【藤原義雄の南紀直送便】ゼロスルスル釣法は最終手段

スポーツ報知

 最近のグレ釣りでは「ウキは0か00を使って仕掛けを沈めながら釣る」という人が多い。いわゆるゼロスルスル釣法なのだが、何でだろうか?この釣りを発案した私が指摘するのもおかしいが、なぜ始めから複雑なやり方をするのだろうか、と不思議に思う。

 私がゼロスルスルにたどり着いたのには訳がある。ある時、良型の見えているグレが刺し餌を完全に無視する一方、ハリの付いていないオキアミを拾っていた。餌を拾っているなら、何とか食わせる方法があるのではないか―。そういう思いを抱き、良型グレがよく見えたその磯に通い詰めた。

 結局、完ぺきに食わせることはできなかったが、遊動仕掛けや固定仕掛けより、はるかに効率よく食わせることができたのがゼロスルスル釣法だった。だから、私の考えとして、どうしても食わせきれない時に使う最後の手段なのである。

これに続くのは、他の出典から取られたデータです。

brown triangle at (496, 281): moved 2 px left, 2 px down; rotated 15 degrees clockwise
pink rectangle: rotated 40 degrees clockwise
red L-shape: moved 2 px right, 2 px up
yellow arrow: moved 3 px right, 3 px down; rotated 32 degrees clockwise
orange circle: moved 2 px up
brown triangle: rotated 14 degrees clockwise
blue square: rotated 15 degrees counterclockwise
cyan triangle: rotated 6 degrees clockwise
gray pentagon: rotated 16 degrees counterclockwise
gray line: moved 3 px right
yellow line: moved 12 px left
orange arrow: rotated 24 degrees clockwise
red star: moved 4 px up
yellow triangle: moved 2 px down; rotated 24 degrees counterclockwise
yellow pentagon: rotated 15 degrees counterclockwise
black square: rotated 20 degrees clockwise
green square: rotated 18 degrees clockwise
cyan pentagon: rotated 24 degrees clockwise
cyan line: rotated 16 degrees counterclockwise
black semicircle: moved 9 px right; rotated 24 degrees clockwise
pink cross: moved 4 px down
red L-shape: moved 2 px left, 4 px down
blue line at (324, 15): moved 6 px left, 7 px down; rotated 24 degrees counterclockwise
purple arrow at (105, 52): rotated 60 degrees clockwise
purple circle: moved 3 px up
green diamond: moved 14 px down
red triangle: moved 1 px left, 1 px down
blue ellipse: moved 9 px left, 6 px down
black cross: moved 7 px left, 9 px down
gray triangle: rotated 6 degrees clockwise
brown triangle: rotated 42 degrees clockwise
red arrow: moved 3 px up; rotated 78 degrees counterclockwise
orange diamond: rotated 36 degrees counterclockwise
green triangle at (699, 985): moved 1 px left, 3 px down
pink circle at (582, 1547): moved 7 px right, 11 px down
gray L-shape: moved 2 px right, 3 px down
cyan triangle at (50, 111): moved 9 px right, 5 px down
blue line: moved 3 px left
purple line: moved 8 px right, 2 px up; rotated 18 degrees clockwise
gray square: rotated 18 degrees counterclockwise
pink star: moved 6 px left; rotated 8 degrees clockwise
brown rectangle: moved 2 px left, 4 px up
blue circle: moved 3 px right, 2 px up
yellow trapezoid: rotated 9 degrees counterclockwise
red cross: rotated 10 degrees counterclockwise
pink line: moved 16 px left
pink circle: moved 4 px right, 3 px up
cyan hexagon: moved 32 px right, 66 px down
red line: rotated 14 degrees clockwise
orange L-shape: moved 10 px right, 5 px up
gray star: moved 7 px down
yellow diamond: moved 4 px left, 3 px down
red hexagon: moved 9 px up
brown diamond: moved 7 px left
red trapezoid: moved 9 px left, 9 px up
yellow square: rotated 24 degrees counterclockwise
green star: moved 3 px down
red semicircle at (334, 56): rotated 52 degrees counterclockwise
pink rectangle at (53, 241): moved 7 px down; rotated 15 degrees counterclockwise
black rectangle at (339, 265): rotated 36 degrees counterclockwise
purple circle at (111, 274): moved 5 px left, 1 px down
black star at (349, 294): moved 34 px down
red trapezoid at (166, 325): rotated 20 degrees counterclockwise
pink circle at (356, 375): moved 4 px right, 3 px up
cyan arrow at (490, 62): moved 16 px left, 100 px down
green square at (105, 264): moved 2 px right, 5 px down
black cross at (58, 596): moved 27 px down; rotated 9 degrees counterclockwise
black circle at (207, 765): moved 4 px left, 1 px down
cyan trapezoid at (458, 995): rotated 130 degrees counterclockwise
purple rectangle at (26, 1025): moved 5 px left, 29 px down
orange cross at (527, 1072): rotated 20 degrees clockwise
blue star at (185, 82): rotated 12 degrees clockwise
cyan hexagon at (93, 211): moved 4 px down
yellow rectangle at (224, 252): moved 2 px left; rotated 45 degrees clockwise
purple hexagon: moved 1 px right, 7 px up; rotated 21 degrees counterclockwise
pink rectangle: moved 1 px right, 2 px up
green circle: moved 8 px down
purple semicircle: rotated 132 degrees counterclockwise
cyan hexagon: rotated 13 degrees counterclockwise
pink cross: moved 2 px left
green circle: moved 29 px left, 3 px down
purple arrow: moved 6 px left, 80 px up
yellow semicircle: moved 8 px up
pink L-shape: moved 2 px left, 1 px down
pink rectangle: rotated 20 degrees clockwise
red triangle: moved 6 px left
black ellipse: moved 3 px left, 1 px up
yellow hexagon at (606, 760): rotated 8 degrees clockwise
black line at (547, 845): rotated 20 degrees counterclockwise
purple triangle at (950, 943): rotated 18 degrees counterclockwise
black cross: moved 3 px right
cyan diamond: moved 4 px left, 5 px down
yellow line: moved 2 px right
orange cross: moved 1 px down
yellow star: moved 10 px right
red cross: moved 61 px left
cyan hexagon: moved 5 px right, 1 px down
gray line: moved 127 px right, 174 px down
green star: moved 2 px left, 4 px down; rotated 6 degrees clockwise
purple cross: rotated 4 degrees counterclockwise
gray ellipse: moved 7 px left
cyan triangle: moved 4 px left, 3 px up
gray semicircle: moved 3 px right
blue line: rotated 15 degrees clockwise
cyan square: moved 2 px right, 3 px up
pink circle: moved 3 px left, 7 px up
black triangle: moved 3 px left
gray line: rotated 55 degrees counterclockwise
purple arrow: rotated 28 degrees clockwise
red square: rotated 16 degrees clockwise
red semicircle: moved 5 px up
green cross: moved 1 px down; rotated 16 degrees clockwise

 釣り始めはタナをきっちり決めて、ウキでアタリを取るのが私の基本スタイル。微妙なウキの変化を見て、仕掛けを次々と変えながら攻めまくる。その方が釣りやすく、アタリを読み取りやすくてよく釣れるからなのだが、一番の理由はウキが海中に引き込まれるシーンを見るのが、たまらない快感だからだ。

 ウキを沈めながら釣っている方は一度リセットして基本に戻ってみてはどうだろう。オモリ負荷があるウキを使い、タナを設定して釣ってみてほしい。ウキでアタリを取ると10倍楽しいですよ。

 また、良いこともある。寒の大型(50センチ級)グレは、ウキを引ったくるような強烈なアタリでは、なかなか食ってくれない。タナが違うと刺し餌に反応しない。そこで30センチ刻みでタナを変え、ウキに出る微妙な変化をとらえて攻めていくのだ。そうすれば50センチオーバーも夢ではない。※毎月第一木曜日に掲載。

 ◆藤原 義雄(ふじわら・よしお)1950年9月20日、徳島・鳴門市生まれ。70歳。21歳からグレ釣りを始め、数々のトーナメントで活躍。「ゼロスルスル釣法」の考案者。がまかつ、マルキユーなどメーカー数社のインストラクターを長年、務める。グレ闘友会会長。和歌山県白浜町で餌・釣具店「フィッシングベース海クン」を経営し、南紀の磯釣りに精通。プロ野球は大の巨人ファン。